The reality for the majority of practitioners is that a significant amount of their fee income goes towards overhead expenses. There are also some systemic issues that contribute to high costs. There are some archaic and overly bureaucratic processes applied by certain State bodies that lawyers must navigate as part of their function and these processes can contribute considerably to legal costs.
And this is what brings us to the cumbersome title of this article and a document called the “Certificate of the Entry of a Memorandum of Satisfaction on the Registration of a Judgment”. It is but one example of a systemic issue that results in higher legal costs. The very fact that a document has such an ungainly title should set the alarm bells ringing. It is one of two documents that must be completed and sent to the Central Office of the High Court in order to remove a registered judgment. The holders of judgments regularly require lawyers to do this on their behalf when a creditor repays the amount of the judgment owed or if a compromise is reached. It comes at a time when the proceedings have concluded, peace has broken out and both sides agree that the judgment can be removed from the register.

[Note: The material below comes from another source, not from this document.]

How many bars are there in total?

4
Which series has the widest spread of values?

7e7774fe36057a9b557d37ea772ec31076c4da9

The other document that must be completed as part of this process has a similar, albeit slightly shorter, name. It is called a “Memorandum of Satisfaction on the Registration of a Judgment”. The documents admittedly serve different purposes but they are almost identical and there is a very considerable amount of overlap between them. The two documents between them require approximately twenty-six data points to be inserted. The name of the plaintiff in the case must be inserted in six different places across the two documents. If the subject judgment is a judgment of the District Court or the Circuit Court, a further level of bureaucracy must be dealt with. The memorandum of satisfaction must be signed by the relevant county registrar/court clerk before it is lodged in the Central Office of the High Court.
It is perhaps unsurprising that it can take weeks for these documents to be reviewed and that they are often sent back to the lawyers with queries on the information provided. To be clear, the professionalism of those reviewing these documents is not being called into question. Significant resource is dedicated to reviewing these overly complex documents and there are undoubtedly a range of internal rules and practices that apply to their review.
We price this particular kind of work according to the time taken to complete the task. The two documents must be completed, printed, stamped and then sent to the Central Office for processing. Any queries raised need to be addressed before re-submitting the documents. It should be possible to mark a judgment as satisfied by way of email to the Central Office of the High Court from the solicitors on record for the judgment holder in the proceedings. If this were allowed then we would be in a position to charge a greatly reduced fee.
In the interests of saving time and costs and as a matter of public policy, the process for marking a judgment as satisfied should be simple and quick. An extant judgment can have serious consequences for individuals. It can impact on their ability to get bank loans and it can prevent individuals from getting certain jobs. If a judgment is satisfied then it should be removed from the register in the most expeditious manner possible.
We all accept that limitations of the systems that are in place across various State bodies have to be accepted but pragmatic reforms that can be introduced at a reasonable cost should be considered. We have referenced one example here of a process that could be easily streamlined. Regrettably, there are others.